[Text-based hardware design files]
========================
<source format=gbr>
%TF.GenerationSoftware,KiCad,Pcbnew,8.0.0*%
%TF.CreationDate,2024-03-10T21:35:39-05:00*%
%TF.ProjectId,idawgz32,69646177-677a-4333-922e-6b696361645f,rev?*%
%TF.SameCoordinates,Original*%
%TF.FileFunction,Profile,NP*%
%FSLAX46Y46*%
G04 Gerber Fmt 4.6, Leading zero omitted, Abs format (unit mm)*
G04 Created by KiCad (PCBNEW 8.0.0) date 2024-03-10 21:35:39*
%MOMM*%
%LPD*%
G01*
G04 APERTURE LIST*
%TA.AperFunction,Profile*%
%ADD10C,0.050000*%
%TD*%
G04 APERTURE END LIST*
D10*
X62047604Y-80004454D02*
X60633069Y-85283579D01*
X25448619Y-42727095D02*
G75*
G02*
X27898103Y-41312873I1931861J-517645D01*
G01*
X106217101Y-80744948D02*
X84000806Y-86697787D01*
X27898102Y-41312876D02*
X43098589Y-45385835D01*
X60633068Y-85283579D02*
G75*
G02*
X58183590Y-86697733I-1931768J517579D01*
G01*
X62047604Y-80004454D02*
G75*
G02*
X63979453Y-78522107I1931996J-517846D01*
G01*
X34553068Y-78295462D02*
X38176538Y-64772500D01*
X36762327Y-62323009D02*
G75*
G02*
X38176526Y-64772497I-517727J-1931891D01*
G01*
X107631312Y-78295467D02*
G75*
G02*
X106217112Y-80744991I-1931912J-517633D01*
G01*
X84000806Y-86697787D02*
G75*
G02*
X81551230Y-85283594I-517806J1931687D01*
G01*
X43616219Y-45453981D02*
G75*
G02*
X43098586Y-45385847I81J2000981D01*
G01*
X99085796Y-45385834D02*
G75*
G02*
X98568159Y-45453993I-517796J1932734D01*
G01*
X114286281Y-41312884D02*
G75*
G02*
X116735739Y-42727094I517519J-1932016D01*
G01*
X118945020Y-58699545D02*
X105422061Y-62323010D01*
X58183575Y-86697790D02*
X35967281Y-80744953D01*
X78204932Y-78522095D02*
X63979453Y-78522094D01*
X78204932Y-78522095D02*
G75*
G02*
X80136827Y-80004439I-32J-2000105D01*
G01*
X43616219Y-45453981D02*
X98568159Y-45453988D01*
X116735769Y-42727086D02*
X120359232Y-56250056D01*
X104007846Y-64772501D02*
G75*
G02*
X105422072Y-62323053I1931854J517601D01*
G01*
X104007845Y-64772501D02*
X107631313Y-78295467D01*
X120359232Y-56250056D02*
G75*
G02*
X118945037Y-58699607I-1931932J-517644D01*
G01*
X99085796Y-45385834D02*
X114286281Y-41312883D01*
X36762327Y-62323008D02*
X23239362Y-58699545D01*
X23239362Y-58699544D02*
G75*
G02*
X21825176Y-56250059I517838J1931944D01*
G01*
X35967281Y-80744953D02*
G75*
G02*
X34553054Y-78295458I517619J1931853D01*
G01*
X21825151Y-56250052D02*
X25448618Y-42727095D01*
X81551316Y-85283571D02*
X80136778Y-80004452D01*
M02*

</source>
========================
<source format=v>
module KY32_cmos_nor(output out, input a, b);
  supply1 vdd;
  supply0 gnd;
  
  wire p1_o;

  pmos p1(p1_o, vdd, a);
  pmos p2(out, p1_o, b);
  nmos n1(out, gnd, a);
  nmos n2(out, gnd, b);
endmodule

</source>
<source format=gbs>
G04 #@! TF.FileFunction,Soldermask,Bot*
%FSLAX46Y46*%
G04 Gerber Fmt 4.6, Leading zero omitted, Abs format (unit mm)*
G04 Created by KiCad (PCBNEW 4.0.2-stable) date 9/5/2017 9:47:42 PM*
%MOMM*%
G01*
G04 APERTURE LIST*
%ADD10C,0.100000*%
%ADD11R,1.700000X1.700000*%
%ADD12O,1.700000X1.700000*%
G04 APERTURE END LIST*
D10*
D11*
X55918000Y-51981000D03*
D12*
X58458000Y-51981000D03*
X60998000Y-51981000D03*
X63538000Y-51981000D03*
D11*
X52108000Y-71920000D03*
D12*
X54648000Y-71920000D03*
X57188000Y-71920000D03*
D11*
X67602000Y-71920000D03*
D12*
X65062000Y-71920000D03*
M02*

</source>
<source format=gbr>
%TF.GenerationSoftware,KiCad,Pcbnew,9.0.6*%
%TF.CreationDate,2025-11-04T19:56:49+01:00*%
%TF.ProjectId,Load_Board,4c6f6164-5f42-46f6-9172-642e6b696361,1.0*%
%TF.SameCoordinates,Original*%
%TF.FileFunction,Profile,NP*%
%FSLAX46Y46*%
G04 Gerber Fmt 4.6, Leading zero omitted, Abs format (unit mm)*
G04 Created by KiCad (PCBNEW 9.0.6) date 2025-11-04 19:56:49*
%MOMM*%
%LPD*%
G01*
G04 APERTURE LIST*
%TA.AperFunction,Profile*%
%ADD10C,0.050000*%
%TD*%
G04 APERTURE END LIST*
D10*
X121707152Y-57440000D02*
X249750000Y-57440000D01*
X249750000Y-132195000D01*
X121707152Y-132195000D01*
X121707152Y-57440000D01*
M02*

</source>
========================
## Directions
Go through the data and show each line that holds "ProjectId".

## Exercise solution
%TF.ProjectId,idawgz32,69646177-677a-4333-922e-6b696361645f,rev?*%
%TF.ProjectId,Load_Board,4c6f6164-5f42-46f6-9172-642e6b696361,1.0*%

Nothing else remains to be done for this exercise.